**Source document**
---------------
Who Pays Interest on Cryptocurrency?
Every defi platform is a little different. Funds generally come from cryptocurrency network fees, interest paid by borrowers, or interest paid by the platform itself.
Is Cryptocurrency Income Taxable?
Income is taxable no matter what the source is. If you've held a cryptocurrency for more than one year and cashed it in for an increase in value, it's considered a capital gain. It's best to consult with a tax professional or use tax software to learn how to handle cryptocurrency income and whether it’s taxed in your situation.
What Portion of My Portfolio Should Be in Cryptocurrency?
Everyone has unique investment goals and risk tolerance. Cryptocurrency isn’t for everyone, and there’s no right or wrong answer to the percentage of your portfolio that belongs in crypto. If you’re not sure how to proceed, it may be best to work with a financial advisor with more understanding of the nuances of investing.
The Bottom Line
Passive income through crypto is easy to earn and an interesting opportunity to diversify your investments and earnings. With high rates that far outpace what you get from a bank, you may be drawn to the excitement of the cryptocurrency world. If you time it right and your crypto investment increases in value, you are double-dipping with interest and investment gains.
However, there’s also a significant risk of losses, and many investors have felt the pain of a cryptocurrency platform bankruptcy and the decline in value of their overall crypto portfolio. Everyone’s risk tolerance and investment goals are unique, so it’s up to you, and perhaps a trusted financial professional, to decide the right balance of crypto income investments—if any—that makes the most sense for your portfolio.
---------------
**What this exercise asks**
[1] Answer these questions using the cryptocurrency article.
(a) What three general sources of funds for interest payments does it name?
(b) What is it considered when a cryptocurrency held more than one year is cashed in for an increase in value?
(c) Besides the decline in value of their overall crypto portfolio, what have many investors felt the pain of?
[2] Echo the stretch of the cryptocurrency article from "Everyone has unique" through "nuances of investing.", word for word.
The data after this sentence is separate material with no link to the cryptocurrency article.

**Data provided**
---------------
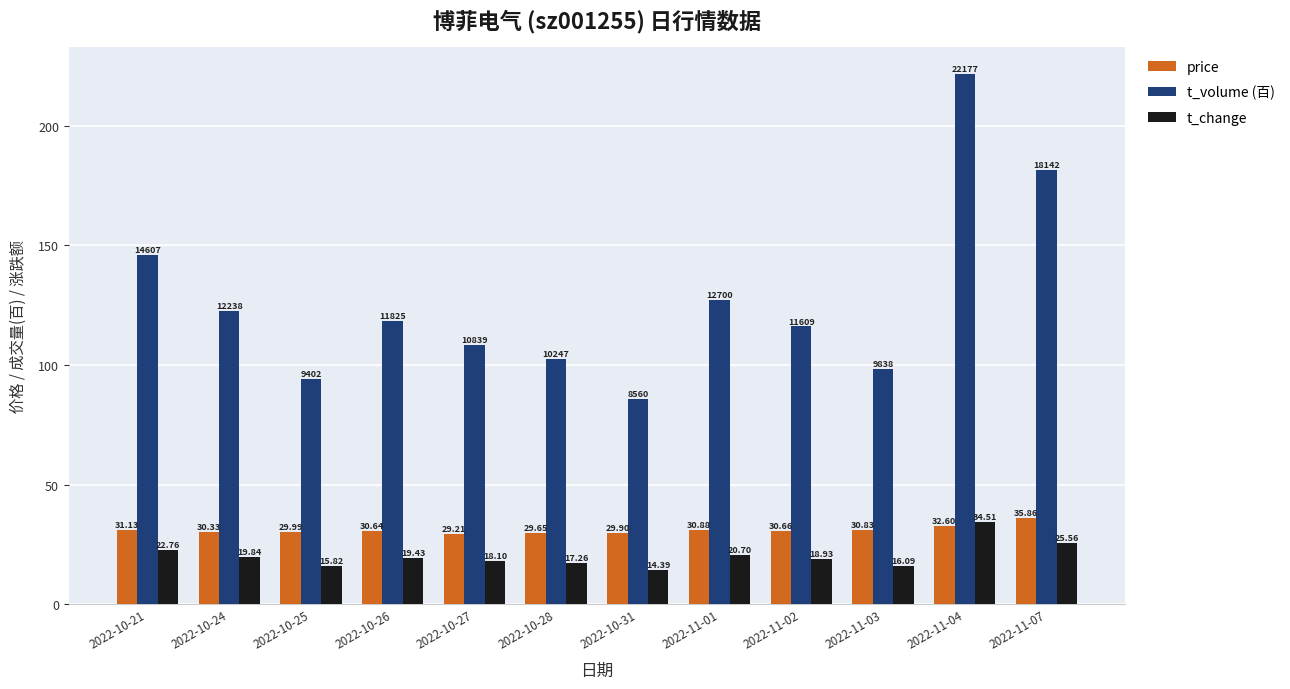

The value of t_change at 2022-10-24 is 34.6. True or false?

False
---------------
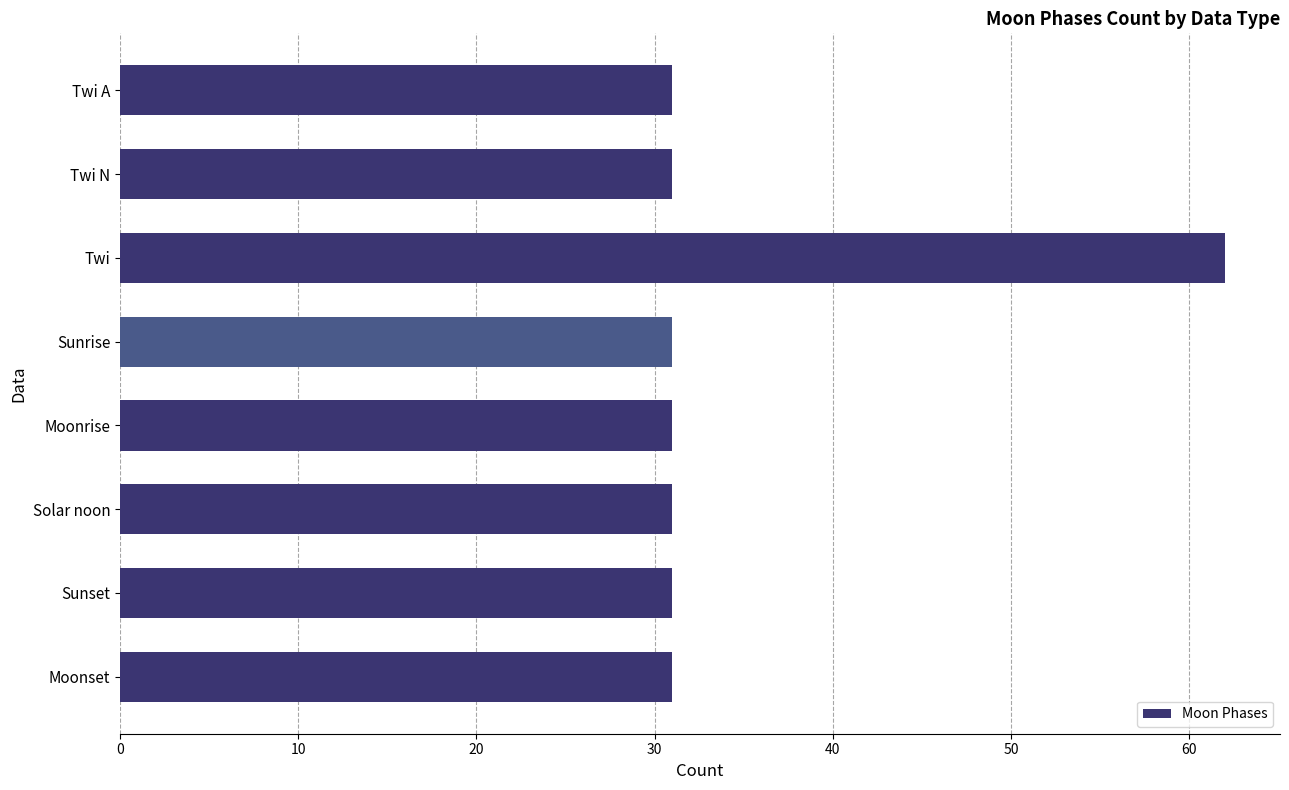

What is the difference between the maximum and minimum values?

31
---------------
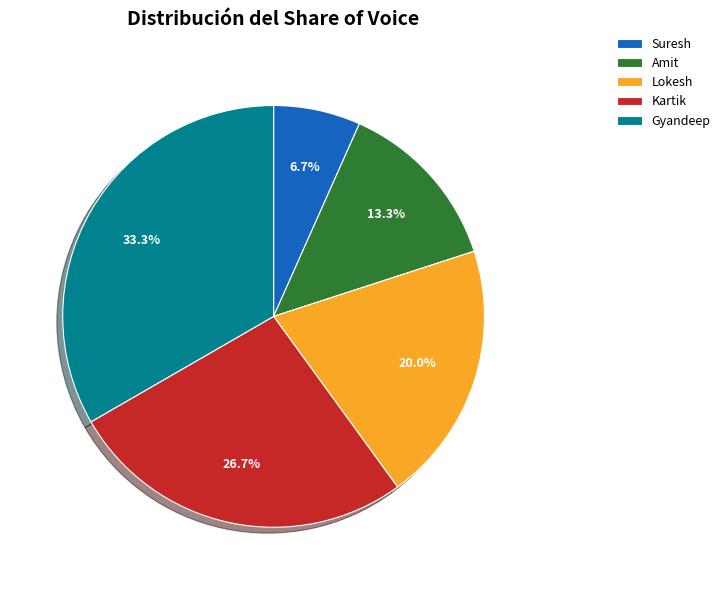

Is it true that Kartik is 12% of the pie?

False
---------------
**Replies**
[1]
(a) Cryptocurrency network fees, interest paid by borrowers, or interest paid by the platform itself.
(b) A capital gain.
(c) A cryptocurrency platform bankruptcy.

[2]
Everyone has unique investment goals and risk tolerance. Cryptocurrency isn’t for everyone, and there’s no right or wrong answer to the percentage of your portfolio that belongs in crypto. If you’re not sure how to proceed, it may be best to work with a financial advisor with more understanding of the nuances of investing.